# X-trail Missing / lurching



## dbarnes280 (Dec 6, 2010)

2005 X-Trail 2.2 DCI

Problem started last week.

Had just filled with fuel and engine revving freely in 1st / 2nd.

Once engine warm it is missing beyond 2000 rpm in any gear.

Like above from cold the engine will rev freely to 3,500 rpm & above but as soon as I get going the engine misses badly above 2000 rpm.

If I keep it below 2000 revs the car will limp along.
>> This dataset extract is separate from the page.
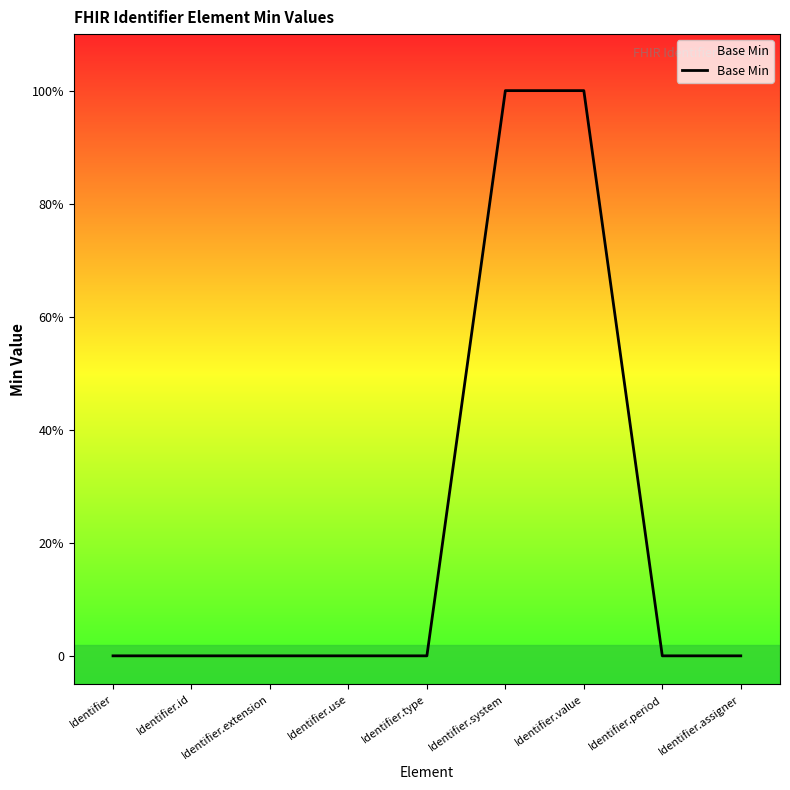

Is this an area chart (filled region under the line)?

Yes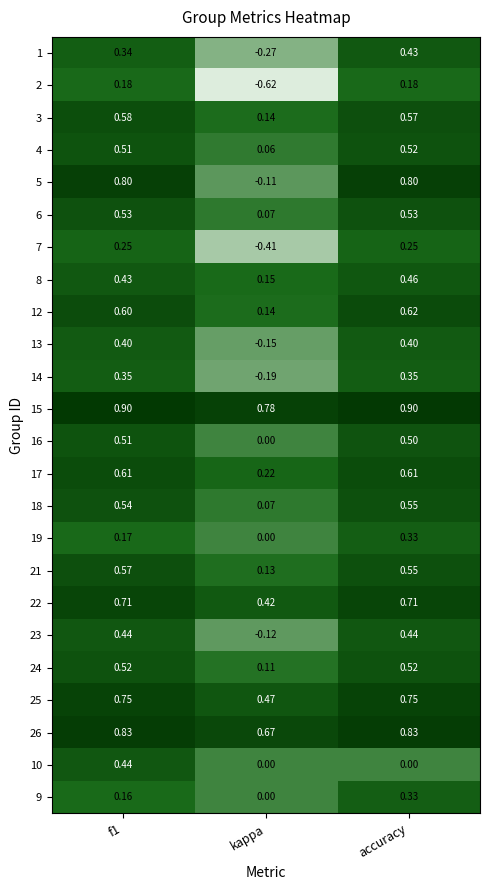

Which series changed the most between f1 and kappa?

5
Added fuel additive at weekend and tried to run tank down ......re-filled with fuel from different garage......problem same.

Help


----------



## dbarnes280 (Dec 6, 2010)

SORTED.

Needed new fuel fliter

a simple solution to a dramatic problem ..... I thought this had new turbo written all over


----------



## bluetac (Dec 21, 2006)

we had/have a similar problem, new filter ready for fitting, i have changed where i buy my fuel from as i used to get it from tesco's, i am now using a bp garage.
I had added to my last full tank an additive that is supposed to flush the fuel system (cost £15 per bottle for upto 55 litres) . I have so far had no problems but i am not sure if that is down to the fact that any contaminants would be at the bottom of the tank and if there is water there it would be frozen (makes sense).

Once it has wormed up i will be changing the fuel filter and draining of the water content and see how it goes.


----------



## dbarnes280 (Dec 6, 2010)

thanks a lot for responding.

A new filter has completely solved my problem........the old filter was less than a year old but had a load of gunge in.

Because of the bad weather the garage where I filled up had virtually run out of fuel......can only think that when I filled up I got more than I bargained for.

I went back to the garage to ask if they'd received any complaints but (of course) they said no !!!!!


----------